WHAT IS NEEDED -
The lines to reproduce from the material below are those from the one containing "Entertainment Ltd | dividend @ 100cps |" through the one containing "The Academy of", both included; write them out exactly and add nothing.

RECORDS SUPPLIED -
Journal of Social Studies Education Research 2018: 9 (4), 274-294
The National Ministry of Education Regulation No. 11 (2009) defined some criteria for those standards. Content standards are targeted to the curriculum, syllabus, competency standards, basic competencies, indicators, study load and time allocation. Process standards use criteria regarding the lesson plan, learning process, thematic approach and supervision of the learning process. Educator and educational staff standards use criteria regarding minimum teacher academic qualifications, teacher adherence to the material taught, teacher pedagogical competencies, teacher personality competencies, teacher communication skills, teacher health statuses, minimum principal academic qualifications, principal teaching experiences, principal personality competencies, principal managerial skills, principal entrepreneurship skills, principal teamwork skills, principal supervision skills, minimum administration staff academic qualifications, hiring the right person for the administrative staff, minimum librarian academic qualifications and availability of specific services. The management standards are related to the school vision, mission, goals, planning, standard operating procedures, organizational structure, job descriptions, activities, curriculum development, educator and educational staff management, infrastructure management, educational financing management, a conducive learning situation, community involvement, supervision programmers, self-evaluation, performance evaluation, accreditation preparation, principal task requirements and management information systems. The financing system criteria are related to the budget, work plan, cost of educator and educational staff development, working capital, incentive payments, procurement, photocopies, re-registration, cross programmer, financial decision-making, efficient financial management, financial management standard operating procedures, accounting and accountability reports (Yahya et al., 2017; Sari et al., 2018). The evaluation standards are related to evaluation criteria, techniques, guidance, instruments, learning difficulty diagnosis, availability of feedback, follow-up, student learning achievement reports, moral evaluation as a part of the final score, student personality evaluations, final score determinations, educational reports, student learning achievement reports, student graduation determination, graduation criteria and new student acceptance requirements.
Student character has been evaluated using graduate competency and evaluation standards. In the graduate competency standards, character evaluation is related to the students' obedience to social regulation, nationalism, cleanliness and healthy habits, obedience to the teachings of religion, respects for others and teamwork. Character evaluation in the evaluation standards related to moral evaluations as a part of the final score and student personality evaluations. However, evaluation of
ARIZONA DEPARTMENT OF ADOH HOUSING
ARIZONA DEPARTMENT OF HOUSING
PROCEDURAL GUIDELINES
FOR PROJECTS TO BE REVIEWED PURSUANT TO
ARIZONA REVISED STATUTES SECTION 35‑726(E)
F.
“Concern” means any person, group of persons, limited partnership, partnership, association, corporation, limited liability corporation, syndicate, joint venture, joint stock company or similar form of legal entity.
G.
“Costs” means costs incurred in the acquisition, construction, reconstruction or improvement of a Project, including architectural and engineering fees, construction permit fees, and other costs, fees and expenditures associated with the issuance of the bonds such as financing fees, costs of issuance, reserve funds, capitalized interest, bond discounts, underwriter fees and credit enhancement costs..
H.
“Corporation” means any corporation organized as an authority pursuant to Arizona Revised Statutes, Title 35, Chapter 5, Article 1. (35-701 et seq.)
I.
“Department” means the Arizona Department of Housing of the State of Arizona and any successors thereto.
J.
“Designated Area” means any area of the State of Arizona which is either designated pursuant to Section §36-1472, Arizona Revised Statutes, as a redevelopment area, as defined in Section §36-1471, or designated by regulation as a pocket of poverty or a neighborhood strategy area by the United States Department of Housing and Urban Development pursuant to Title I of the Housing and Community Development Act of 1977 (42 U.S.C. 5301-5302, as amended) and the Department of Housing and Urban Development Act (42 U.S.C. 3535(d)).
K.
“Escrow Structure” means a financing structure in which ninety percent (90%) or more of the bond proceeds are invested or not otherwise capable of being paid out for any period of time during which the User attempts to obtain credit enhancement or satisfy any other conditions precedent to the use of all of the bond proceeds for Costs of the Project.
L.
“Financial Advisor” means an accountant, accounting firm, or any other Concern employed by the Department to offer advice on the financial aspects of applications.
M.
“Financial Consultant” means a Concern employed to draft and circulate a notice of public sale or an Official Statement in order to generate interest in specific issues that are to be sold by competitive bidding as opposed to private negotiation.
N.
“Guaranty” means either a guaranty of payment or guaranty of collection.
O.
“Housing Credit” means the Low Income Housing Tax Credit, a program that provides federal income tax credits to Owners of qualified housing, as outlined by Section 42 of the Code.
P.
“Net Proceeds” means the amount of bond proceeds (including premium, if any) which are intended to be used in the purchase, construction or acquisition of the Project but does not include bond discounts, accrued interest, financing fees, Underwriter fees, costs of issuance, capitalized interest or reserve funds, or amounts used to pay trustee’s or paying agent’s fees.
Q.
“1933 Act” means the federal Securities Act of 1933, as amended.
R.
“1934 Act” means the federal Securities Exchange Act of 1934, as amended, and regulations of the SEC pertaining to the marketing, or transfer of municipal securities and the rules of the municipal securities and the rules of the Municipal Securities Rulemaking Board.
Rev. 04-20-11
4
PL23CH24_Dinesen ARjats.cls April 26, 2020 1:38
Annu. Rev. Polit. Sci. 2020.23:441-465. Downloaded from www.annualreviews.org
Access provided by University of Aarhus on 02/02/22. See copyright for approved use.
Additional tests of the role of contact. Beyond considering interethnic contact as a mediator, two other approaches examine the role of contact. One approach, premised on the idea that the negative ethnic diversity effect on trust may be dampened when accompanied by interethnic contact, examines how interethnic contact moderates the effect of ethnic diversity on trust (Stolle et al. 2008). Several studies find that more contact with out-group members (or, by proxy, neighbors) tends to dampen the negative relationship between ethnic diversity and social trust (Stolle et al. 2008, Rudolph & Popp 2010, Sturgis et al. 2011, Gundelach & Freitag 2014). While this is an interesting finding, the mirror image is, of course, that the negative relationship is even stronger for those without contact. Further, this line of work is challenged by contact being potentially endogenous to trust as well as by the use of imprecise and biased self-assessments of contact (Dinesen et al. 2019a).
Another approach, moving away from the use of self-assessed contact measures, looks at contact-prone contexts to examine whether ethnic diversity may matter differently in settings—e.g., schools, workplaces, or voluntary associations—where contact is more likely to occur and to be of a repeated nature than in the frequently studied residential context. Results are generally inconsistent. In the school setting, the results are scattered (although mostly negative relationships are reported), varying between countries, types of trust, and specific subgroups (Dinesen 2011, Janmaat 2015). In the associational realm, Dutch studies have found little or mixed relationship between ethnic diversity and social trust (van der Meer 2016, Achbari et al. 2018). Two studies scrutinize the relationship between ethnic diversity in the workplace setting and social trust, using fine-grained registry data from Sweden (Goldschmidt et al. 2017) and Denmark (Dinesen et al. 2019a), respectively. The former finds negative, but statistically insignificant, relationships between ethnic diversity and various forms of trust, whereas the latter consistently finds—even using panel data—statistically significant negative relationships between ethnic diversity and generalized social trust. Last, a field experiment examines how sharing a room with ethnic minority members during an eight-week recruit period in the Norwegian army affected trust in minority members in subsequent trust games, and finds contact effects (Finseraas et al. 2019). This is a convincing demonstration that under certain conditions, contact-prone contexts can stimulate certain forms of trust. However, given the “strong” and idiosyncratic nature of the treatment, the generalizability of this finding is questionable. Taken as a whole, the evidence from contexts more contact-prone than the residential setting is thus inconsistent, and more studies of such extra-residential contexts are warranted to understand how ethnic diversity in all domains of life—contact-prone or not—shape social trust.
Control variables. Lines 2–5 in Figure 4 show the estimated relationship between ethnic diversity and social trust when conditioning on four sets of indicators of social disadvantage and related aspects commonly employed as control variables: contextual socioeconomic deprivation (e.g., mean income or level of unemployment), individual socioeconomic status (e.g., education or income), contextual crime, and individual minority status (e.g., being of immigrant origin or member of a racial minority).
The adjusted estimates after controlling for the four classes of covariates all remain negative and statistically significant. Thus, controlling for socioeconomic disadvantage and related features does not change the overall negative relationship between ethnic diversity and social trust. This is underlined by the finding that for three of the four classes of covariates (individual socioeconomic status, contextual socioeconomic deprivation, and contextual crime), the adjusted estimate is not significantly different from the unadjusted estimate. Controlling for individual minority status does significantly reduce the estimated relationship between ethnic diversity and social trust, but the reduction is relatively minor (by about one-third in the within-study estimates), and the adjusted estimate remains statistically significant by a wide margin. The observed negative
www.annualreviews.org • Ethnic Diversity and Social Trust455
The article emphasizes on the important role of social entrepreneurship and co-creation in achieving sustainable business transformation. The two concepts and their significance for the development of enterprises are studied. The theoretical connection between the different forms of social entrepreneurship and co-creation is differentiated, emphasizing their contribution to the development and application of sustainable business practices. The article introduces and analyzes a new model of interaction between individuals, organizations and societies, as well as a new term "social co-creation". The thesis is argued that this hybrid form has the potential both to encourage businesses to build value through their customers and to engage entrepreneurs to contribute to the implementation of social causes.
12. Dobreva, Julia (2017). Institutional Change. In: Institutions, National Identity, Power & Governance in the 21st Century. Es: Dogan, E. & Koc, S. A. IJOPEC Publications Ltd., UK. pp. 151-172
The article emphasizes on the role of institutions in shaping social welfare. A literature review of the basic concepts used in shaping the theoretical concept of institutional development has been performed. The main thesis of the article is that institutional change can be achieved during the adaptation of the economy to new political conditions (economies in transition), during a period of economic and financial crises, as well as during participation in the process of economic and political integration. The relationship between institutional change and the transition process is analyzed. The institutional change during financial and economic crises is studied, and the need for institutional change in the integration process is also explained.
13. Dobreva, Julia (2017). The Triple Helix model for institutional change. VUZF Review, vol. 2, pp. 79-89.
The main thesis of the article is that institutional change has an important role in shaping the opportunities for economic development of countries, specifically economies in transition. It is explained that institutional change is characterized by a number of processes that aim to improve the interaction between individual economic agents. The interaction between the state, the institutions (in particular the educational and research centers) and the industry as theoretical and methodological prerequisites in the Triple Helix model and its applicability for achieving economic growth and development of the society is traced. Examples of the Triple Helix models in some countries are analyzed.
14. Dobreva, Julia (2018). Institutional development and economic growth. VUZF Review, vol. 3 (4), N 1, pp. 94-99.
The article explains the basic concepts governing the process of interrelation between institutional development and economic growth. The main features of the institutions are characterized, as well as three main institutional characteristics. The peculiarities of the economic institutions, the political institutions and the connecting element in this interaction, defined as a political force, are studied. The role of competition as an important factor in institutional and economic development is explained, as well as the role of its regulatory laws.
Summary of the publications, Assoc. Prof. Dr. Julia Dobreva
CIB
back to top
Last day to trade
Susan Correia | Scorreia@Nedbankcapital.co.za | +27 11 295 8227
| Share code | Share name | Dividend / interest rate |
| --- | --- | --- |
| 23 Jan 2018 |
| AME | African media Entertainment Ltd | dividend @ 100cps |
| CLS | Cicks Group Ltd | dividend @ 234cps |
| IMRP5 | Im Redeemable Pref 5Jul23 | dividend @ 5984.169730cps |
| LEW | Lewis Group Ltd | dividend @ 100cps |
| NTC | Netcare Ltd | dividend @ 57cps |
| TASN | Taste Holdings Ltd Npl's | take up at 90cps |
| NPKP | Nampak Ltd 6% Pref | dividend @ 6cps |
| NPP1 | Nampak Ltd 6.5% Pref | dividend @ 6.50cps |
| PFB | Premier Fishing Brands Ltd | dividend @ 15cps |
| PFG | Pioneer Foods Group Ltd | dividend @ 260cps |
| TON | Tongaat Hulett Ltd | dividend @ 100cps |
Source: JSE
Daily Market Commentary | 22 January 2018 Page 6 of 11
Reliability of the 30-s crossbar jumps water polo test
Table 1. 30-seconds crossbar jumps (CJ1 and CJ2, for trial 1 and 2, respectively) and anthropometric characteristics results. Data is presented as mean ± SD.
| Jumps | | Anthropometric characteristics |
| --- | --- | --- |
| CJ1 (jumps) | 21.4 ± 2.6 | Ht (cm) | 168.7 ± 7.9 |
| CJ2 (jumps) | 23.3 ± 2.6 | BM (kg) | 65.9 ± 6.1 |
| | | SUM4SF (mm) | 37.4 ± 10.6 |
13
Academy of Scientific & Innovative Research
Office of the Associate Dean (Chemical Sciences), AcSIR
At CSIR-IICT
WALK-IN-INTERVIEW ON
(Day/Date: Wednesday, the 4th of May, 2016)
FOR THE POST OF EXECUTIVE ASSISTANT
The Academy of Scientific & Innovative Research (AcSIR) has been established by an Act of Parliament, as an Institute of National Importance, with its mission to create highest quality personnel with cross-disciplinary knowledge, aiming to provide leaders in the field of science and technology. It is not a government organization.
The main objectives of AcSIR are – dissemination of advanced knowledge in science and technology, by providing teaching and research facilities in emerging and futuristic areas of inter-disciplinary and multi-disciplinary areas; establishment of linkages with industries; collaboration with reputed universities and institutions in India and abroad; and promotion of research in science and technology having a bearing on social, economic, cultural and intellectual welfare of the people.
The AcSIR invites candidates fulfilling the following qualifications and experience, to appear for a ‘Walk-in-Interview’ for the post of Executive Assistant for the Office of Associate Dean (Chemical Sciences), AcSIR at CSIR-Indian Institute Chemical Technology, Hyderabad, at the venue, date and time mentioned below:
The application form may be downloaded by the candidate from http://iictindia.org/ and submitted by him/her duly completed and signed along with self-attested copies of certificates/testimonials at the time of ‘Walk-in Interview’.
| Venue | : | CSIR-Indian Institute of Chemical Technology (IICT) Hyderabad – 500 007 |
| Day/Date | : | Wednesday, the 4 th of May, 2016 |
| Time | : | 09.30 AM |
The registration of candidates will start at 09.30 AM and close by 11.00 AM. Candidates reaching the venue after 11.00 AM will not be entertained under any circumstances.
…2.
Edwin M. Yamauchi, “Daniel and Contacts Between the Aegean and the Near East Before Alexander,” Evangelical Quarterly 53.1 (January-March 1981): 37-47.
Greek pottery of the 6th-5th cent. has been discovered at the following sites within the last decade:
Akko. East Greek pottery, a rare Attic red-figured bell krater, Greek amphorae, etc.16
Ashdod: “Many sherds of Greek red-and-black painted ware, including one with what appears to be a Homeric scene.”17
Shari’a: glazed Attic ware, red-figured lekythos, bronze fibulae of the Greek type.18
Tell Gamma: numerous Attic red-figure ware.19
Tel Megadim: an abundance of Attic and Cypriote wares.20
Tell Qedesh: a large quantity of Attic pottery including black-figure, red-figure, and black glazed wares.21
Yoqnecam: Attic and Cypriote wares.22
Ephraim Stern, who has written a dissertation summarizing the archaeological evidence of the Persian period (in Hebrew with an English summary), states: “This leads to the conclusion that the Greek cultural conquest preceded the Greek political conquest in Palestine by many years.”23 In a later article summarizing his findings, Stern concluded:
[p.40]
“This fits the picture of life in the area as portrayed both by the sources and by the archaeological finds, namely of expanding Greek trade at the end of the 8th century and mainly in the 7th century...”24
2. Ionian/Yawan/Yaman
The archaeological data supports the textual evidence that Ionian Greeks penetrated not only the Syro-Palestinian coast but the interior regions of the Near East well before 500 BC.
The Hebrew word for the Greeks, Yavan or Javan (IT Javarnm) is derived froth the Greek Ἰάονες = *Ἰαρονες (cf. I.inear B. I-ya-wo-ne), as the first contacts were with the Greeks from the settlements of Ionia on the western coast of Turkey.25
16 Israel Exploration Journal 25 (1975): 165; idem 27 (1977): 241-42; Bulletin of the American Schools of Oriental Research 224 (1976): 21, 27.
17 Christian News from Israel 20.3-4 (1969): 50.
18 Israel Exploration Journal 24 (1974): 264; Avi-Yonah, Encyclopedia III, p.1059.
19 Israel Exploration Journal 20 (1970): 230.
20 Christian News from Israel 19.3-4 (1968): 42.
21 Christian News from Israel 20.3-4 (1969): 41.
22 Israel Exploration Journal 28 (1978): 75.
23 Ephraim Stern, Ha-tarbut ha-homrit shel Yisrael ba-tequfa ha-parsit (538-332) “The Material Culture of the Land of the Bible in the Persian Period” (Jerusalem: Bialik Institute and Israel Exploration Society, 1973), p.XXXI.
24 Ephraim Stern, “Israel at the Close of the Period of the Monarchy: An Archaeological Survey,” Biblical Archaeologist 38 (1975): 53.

RESULT OF THIS EXERCISE -
| AME | African media Entertainment Ltd | dividend @ 100cps |
| CLS | Cicks Group Ltd | dividend @ 234cps |
| IMRP5 | Im Redeemable Pref 5Jul23 | dividend @ 5984.169730cps |
| LEW | Lewis Group Ltd | dividend @ 100cps |
| NTC | Netcare Ltd | dividend @ 57cps |
| TASN | Taste Holdings Ltd Npl's | take up at 90cps |
| NPKP | Nampak Ltd 6% Pref | dividend @ 6cps |
| NPP1 | Nampak Ltd 6.5% Pref | dividend @ 6.50cps |
| PFB | Premier Fishing Brands Ltd | dividend @ 15cps |
| PFG | Pioneer Foods Group Ltd | dividend @ 260cps |
| TON | Tongaat Hulett Ltd | dividend @ 100cps |
Source: JSE
Daily Market Commentary | 22 January 2018 Page 6 of 11
Reliability of the 30-s crossbar jumps water polo test
Table 1. 30-seconds crossbar jumps (CJ1 and CJ2, for trial 1 and 2, respectively) and anthropometric characteristics results. Data is presented as mean ± SD.
| Jumps | | Anthropometric characteristics |
| --- | --- | --- |
| CJ1 (jumps) | 21.4 ± 2.6 | Ht (cm) | 168.7 ± 7.9 |
| CJ2 (jumps) | 23.3 ± 2.6 | BM (kg) | 65.9 ± 6.1 |
| | | SUM4SF (mm) | 37.4 ± 10.6 |
13
Academy of Scientific & Innovative Research
Office of the Associate Dean (Chemical Sciences), AcSIR
At CSIR-IICT
WALK-IN-INTERVIEW ON
(Day/Date: Wednesday, the 4th of May, 2016)
FOR THE POST OF EXECUTIVE ASSISTANT
The Academy of Scientific & Innovative Research (AcSIR) has been established by an Act of Parliament, as an Institute of National Importance, with its mission to create highest quality personnel with cross-disciplinary knowledge, aiming to provide leaders in the field of science and technology. It is not a government organization.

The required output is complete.